Extrait du texte:
= = = = =

La Suisse, terre de repli pour Igor Kolomoïski

Ce spectacle à répétition de milices armées s’introduisant dans les locaux de sociétés étatiques ou semi-étatiques, des scènes qui rappellent celles qui se sont déroulées dans l’est de l’Ukraine, aura finalement eu raison de l’oligarque. Lundi 23 Mars 2015, le président Petro Porochenko, qui lui aussi appartient à la catégorie des oligarques, avec une fortune estimée à un milliard trois cent millions de dollars et un empire intact en dépit de ses promesses électorales, a jugé que « chez nous, aucun gouverneur ne peut disposer de forces armées ». L’ambassadeur américain à Kiev, Jeffrey Payet avait auparavant tenté de raisonner le gouverneur en colère : « Je ne vais pas révéler les détails de notre conversation privée avec Igor Kolomoïski, mais il me semble qu’il comprend que l’Ukraine doit vivre dans une autre réalité. Et que la loi de la jungle qui régnait du temps de Viktor Yanukovitch conduira l’Ukraine à la faillite », a-t-il déclaré.

Jusqu’alors, Igor Kolomoïski semblait indéboulonnable, passant à chaque fois à travers les gouttes. Il y a quelques mois, le procureur général d’Ukraine lui avait rappelé que son statut de gouverneur était incompatible avec ses trois passeports, ukrainiens, chypriotes et israéliens.

= = = = =

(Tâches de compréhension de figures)
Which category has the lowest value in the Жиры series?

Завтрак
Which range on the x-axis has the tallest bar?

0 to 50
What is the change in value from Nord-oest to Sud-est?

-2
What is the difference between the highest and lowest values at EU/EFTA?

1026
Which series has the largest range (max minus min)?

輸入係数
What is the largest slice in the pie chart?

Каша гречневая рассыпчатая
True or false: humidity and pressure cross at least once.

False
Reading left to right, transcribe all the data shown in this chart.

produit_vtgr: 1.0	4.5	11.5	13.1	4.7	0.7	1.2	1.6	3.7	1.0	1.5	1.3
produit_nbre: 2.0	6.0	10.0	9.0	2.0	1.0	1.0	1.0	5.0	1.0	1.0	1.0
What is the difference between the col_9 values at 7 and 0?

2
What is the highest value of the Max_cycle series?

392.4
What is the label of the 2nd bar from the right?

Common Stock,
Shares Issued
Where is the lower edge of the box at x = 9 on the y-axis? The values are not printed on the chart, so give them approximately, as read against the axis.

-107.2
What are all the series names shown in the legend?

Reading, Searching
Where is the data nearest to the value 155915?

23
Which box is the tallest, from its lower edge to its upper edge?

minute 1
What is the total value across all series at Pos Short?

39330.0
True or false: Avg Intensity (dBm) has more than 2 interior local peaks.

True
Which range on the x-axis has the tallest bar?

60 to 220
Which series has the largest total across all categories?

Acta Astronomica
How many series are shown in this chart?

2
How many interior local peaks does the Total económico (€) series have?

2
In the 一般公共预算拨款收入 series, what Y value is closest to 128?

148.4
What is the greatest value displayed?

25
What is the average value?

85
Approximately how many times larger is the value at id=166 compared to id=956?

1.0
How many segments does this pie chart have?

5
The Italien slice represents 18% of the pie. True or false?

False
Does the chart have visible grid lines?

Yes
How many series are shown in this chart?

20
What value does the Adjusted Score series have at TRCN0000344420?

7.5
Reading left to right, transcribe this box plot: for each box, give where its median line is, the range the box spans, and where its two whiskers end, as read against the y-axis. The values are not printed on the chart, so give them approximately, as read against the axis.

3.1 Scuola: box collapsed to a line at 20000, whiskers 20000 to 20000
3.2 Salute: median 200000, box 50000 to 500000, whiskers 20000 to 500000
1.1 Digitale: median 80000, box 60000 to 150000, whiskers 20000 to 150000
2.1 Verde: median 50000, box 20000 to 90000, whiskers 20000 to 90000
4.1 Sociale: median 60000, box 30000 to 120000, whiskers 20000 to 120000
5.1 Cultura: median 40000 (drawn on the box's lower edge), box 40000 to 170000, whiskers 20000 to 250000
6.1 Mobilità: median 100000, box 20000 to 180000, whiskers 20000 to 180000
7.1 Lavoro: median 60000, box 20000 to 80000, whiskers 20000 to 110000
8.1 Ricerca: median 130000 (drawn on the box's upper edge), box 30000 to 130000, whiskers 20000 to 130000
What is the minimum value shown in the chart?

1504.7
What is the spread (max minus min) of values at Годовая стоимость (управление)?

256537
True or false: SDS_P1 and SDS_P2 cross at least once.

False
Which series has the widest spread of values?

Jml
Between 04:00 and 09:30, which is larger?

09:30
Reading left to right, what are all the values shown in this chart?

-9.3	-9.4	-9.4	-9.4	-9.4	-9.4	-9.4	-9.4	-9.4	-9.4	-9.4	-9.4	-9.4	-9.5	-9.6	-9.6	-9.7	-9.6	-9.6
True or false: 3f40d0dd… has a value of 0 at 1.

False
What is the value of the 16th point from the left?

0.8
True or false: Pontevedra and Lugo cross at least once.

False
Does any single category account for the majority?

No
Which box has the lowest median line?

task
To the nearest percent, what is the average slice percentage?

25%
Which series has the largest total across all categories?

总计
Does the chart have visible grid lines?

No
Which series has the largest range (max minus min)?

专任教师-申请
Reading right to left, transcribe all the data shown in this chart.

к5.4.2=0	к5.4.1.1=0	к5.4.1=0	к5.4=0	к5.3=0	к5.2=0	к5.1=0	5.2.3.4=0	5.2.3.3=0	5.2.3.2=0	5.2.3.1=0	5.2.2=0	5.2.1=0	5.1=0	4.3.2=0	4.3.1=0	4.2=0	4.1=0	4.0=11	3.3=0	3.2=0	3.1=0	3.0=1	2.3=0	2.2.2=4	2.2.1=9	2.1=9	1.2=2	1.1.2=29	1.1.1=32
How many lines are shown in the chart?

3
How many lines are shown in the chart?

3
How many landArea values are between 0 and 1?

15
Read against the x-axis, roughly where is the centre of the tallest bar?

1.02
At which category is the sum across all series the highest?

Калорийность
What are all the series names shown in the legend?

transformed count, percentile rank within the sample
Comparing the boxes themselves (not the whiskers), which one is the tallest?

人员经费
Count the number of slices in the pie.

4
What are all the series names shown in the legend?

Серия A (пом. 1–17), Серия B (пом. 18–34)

= = = = =

Consigne A: Affichez tel quel le passage du texte sur Igor Kolomoïski qui commence par « Jusqu’alors, Igor Kolomoïski » et se termine par « chypriotes et israéliens. ».
Consigne B: Poursuivez le texte sur Igor Kolomoïski à partir de sa dernière phrase.

Réponse A:
Jusqu’alors, Igor Kolomoïski semblait indéboulonnable, passant à chaque fois à travers les gouttes. Il y a quelques mois, le procureur général d’Ukraine lui avait rappelé que son statut de gouverneur était incompatible avec ses trois passeports, ukrainiens, chypriotes et israéliens.

Réponse B:
Igor Kolomoïski s’en était sorti avec un éclat de rire tonitruant, en déclarant que si la double nationalité était interdite, la loi n’évoquait pas la « triple » citoyenneté.

Dans les prochaines semaines, on peut s’attendre à ce que plusieurs affaires compromettantes refassent surface. Mercredi 25 Mars 2015, Sergueï Leshchenko, ancien journaliste d’investigation et aujourd’hui député du bloc Petro Porochenko, a posté sur son blog une étonnante conversation. On y entend le gouverneur s’adresser à Andreï Kobolev, le directeur de Naftogaz, la compagnie gazière étatique, dans un langage ordurier, et menacer d’envoyer un « bataillon » pour occuper une centrale électrique et les locaux de UkraTransNafta. Ceci en réponse à la menace de couper l’alimentation d’une de ses entreprises qui n'avait pas réglé la facture.

Plus embarrassant, l’enquête en cours autour du meurtre, Samedi 21 Mars 2015, d’un officier du SBU, les services secrets ukrainiens, tué alors qu’il interceptait trois voitures de contrebande qui se dirigeaient vers la république séparatiste de Donetsk. Selon certaines informations, des proches d’Igor Kolomoïski sont soupçonnés d'appartenir à ce réseau de contrebande.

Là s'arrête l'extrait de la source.